NAGABHUSHAN 2008 Dr. M. C. WALI

MAJOR ADVISOR

ABSTRACT

An experiment was carried out involving 15 hybrids of maize including five private bred maize hybrids during kharif 2007 at three locations to know the magnitude of variability present and to assess the stability of hybrids for productivity traits. The hybrids were also assessed for the nature of inter-relationships, path effects of different characters towards grain yield.

Mean performance of hybrids indicated that Arabhavi was most favourable environment for better expression of most of the characters. Analysis of variance revealed significant differences among most of the characters. Genetic variability analysis revealed grain yield per plant and fodder yield per hectare had moderate variability, higher heritability and expected GAM.

The association analysis revealed that grain yield per plant exhibited significant positive association with fodder yield per hectare at all the locations and path analysis indicated that fodder yield per hectare exerted maximum direct effect at all the locations.

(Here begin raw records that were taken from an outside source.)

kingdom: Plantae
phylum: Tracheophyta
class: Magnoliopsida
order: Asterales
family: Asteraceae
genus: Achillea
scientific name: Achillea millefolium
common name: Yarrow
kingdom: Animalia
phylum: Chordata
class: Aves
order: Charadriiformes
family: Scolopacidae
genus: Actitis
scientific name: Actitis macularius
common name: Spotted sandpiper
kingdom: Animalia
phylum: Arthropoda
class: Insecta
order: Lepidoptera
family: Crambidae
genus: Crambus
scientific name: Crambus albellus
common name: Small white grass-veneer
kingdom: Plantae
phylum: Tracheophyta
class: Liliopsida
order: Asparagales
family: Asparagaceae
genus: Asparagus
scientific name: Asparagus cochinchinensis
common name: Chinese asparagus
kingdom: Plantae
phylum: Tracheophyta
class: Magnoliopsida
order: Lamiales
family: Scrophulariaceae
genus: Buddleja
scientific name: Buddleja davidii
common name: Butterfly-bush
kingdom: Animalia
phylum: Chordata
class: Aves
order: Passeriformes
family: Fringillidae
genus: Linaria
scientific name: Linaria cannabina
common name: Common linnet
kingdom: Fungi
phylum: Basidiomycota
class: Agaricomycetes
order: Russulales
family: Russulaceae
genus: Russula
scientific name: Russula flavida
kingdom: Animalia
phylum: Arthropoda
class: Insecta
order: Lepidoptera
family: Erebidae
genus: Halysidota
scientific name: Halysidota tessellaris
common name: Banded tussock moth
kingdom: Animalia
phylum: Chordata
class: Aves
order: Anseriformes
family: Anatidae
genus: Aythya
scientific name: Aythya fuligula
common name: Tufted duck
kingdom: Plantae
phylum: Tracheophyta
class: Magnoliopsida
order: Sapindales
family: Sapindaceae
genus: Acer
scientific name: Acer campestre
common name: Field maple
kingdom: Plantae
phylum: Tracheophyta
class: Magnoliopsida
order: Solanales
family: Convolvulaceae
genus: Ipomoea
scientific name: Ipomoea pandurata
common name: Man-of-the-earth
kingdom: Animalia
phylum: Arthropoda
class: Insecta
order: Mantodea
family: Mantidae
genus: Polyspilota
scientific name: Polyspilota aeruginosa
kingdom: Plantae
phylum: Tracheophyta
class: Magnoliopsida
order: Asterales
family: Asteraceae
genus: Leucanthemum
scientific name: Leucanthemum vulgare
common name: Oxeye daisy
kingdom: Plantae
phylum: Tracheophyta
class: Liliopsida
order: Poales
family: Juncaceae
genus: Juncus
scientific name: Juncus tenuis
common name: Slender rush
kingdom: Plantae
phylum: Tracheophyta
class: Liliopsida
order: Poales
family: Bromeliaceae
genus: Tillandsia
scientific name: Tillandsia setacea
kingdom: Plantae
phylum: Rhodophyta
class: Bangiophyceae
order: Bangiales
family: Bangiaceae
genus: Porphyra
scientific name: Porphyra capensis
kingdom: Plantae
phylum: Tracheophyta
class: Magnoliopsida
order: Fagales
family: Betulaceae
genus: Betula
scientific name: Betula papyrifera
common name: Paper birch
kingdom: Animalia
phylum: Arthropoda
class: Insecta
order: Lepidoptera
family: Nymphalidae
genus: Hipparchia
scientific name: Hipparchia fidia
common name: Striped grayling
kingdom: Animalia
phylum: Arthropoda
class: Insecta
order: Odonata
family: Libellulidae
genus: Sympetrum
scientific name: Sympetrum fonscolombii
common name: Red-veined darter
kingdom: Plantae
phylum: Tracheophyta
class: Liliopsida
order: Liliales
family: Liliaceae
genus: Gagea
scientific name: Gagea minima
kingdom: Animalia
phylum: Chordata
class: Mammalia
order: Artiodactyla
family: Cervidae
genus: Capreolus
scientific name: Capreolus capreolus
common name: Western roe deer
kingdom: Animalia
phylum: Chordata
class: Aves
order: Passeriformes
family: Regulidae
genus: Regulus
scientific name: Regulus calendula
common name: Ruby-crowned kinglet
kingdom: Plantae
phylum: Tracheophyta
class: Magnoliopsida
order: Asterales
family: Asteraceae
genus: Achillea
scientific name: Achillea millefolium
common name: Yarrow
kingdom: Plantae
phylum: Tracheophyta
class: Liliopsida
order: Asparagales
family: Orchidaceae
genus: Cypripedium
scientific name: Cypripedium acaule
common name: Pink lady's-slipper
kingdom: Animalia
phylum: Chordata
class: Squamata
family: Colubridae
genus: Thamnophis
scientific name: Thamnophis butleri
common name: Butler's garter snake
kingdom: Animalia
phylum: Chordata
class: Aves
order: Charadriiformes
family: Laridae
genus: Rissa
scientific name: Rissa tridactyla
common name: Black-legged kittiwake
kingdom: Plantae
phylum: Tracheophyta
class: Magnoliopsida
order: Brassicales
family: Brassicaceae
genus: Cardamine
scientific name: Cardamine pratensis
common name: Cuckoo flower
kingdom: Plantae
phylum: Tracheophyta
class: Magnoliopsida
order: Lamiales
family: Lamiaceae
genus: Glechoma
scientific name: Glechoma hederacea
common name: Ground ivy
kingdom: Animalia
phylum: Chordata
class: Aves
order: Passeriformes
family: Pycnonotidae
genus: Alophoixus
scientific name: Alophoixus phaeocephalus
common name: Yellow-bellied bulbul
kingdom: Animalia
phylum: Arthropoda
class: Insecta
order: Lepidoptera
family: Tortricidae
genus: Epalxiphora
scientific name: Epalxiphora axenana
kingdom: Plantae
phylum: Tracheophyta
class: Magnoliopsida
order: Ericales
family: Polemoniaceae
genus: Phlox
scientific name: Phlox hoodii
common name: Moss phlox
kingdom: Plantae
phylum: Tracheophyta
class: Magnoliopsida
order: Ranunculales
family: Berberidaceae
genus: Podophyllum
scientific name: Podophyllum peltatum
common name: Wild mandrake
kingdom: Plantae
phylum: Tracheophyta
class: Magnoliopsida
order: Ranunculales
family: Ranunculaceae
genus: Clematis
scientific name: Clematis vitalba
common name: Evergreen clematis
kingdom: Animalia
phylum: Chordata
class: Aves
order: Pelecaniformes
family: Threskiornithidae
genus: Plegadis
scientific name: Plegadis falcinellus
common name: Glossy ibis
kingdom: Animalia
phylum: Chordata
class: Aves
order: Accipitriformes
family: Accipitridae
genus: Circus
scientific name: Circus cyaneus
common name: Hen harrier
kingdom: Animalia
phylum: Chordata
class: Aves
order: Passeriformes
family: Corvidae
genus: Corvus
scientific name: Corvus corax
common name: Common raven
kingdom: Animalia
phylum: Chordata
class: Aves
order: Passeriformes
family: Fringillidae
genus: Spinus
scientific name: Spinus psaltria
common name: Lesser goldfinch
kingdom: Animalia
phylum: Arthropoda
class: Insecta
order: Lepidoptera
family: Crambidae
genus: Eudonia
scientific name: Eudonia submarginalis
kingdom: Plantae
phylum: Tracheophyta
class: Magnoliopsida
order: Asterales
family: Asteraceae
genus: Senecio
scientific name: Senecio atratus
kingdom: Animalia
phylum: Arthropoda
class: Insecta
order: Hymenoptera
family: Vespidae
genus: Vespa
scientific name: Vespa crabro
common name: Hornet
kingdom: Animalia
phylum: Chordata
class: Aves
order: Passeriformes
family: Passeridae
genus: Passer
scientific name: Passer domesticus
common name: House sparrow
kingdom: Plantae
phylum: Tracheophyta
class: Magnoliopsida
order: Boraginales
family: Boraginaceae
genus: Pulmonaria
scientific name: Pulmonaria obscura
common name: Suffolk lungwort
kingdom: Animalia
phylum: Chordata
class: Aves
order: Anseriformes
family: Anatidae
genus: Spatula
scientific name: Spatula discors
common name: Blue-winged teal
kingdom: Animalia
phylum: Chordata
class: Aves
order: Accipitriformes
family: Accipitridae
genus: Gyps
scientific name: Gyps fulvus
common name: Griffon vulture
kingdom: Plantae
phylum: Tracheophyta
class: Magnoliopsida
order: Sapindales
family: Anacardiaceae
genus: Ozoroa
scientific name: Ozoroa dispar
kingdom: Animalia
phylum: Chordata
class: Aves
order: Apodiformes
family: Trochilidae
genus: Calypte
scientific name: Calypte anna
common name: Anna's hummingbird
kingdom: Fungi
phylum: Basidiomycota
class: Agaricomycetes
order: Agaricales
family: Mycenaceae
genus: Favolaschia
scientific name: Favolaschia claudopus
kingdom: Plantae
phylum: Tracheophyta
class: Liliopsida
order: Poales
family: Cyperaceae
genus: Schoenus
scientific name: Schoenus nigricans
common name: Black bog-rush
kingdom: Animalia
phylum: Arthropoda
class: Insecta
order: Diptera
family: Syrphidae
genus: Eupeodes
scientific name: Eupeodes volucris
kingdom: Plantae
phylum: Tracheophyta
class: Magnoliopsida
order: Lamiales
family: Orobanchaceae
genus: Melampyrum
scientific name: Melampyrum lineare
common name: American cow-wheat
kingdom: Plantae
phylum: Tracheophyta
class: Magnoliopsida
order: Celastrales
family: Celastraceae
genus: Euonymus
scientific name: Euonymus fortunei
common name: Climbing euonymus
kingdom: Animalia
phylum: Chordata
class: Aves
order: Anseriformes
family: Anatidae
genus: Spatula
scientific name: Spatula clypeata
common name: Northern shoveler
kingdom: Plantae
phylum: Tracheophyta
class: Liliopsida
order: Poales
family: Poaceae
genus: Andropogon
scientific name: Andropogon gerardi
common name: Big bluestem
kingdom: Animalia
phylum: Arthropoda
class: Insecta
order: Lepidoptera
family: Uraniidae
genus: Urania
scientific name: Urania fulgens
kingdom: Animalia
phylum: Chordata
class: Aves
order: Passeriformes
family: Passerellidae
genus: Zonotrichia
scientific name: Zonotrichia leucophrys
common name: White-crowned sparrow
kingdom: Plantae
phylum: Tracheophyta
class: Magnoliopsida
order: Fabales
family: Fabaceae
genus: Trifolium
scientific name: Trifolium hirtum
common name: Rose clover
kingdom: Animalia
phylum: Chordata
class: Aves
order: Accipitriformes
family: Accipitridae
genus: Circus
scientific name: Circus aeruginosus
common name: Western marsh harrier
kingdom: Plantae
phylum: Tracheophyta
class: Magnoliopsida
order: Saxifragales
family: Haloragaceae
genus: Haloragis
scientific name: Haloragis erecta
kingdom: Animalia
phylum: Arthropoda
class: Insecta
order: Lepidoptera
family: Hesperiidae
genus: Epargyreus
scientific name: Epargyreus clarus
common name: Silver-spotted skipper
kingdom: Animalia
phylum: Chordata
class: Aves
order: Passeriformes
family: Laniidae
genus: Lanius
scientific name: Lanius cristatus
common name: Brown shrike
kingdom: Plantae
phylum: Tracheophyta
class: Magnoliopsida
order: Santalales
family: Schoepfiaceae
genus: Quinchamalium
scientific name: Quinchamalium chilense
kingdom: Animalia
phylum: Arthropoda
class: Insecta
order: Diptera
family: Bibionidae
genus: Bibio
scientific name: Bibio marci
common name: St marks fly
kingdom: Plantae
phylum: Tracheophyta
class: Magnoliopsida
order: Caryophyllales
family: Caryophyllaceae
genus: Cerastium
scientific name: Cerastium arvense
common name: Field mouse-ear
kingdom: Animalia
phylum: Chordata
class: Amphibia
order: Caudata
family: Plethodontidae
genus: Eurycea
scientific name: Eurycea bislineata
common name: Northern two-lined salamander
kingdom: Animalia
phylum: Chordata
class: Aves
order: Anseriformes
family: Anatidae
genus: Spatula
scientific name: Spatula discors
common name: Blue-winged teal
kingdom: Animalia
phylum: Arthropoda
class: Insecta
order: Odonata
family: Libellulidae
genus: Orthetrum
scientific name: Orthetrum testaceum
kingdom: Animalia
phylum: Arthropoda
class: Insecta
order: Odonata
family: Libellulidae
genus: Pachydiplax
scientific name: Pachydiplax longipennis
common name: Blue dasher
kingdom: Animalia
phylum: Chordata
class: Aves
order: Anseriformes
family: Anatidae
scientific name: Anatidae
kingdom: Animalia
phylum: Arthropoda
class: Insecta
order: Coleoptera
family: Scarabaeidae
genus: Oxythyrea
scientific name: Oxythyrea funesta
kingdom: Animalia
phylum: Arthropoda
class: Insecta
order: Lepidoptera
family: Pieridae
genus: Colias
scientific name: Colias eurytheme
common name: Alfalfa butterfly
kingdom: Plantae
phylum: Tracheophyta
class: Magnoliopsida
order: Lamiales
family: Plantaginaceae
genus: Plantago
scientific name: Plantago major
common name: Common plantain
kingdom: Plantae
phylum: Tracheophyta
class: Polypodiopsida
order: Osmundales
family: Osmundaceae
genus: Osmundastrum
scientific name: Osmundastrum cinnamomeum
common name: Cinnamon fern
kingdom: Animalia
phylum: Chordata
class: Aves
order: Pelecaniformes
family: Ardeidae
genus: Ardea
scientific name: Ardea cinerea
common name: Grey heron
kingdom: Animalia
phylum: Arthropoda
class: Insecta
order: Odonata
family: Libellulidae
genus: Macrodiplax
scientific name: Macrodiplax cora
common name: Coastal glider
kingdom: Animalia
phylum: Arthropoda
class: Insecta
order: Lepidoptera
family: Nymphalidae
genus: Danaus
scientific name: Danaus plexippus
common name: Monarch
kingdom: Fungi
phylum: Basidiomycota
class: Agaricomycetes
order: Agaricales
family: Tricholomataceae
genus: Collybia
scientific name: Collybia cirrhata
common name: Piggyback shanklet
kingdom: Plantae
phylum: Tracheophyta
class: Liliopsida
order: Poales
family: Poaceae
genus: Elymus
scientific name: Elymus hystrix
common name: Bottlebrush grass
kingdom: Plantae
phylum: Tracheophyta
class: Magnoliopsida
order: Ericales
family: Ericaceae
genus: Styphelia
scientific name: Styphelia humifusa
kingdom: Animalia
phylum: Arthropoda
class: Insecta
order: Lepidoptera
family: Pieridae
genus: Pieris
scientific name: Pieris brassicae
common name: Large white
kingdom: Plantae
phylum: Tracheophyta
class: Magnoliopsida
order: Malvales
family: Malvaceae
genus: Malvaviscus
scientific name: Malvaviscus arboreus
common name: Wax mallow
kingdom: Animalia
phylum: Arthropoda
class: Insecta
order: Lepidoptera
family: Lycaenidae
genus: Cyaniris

The pooled analysis of variance revealed significant differences among the genotypes and environments for most of the characters indicating the genotypes and environments tested are diverse in nature. G x E interaction was significant for most of the characters suggesting genotypes interacted significantly with the environments. G x E (linear) interaction was significant for cob length, grain yield per plant, grain yield per hectare and fodder yield per hectare indicating significant rate of linear response of genotypes to environmental changes. The non-linear component was highly significant for all the traits indicating variance in terms of performance of genotypes is unpredictable.

On the basis of stability parameters, ARBMH-2, ARBMH-6 and 900M were promising genotypes for maximum number of characters. While, ARBMH-2 was the best yielder for grain and fodder across the environments.